──────── Supplied material ────────
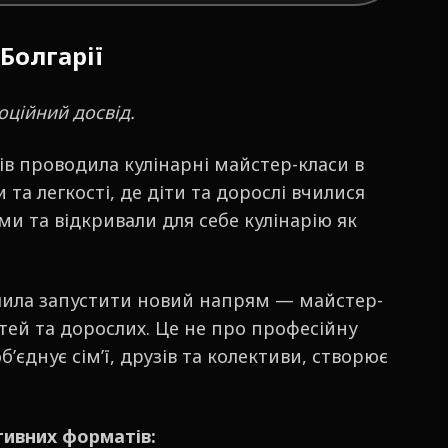
Болгарії
оційний досвід.
ів проводила кулінарні майстер-класи в
та легкості, де діти та дорослі вчилися
ми та відкривали для себе кулінарію як
ішила запустити новий напрям — майстер-
ітей та дорослих. Це не про професійну
об’єднує сім’ї, друзів та колективи, створює
тивних форматів:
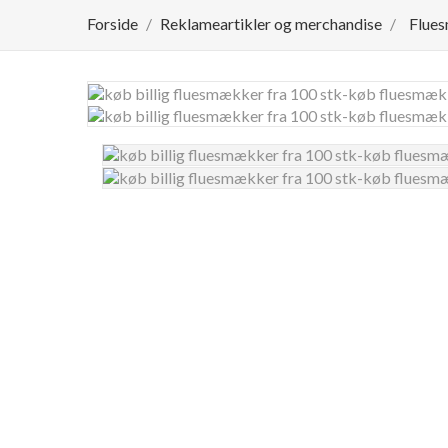
Forside
Reklameartikler og merchandise
Flues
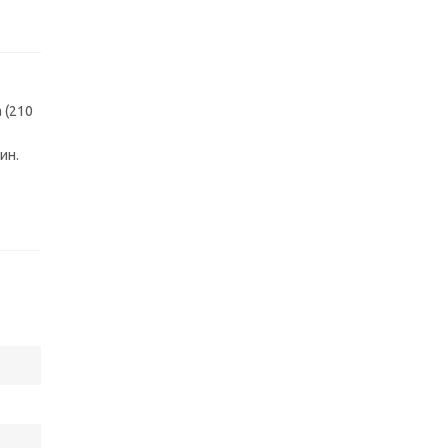
 (210
е
ин.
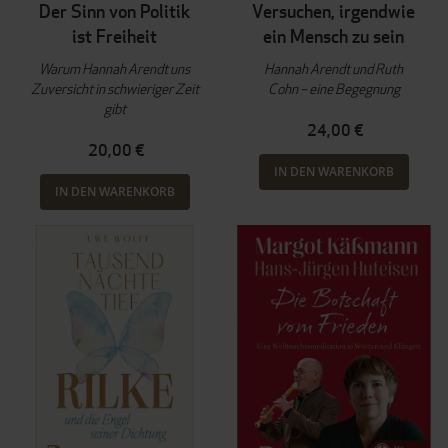
Der Sinn von Politik
Versuchen, irgendwie
ist Freiheit
ein Mensch zu sein
Warum Hannah Arendt uns
Hannah Arendt und Ruth
Zuversicht in schwieriger Zeit
Cohn – eine Begegnung
gibt
24,00 €
20,00 €
IN DEN WARENKORB
IN DEN WARENKORB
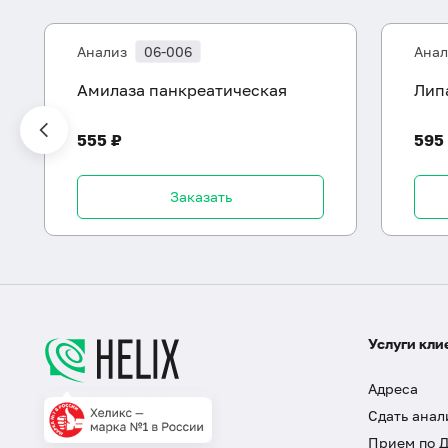
Анализ
06-006
Анал
Амилаза панкреатическая
Лип
555 ₽
595
Заказать
Услуги кли
Адреса
Сдать анал
Прием по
────────
### [Task instructions]
Tell how many lines of the data above include the string "майстер", with no other text in the answer.

### [Solution to the problem]
2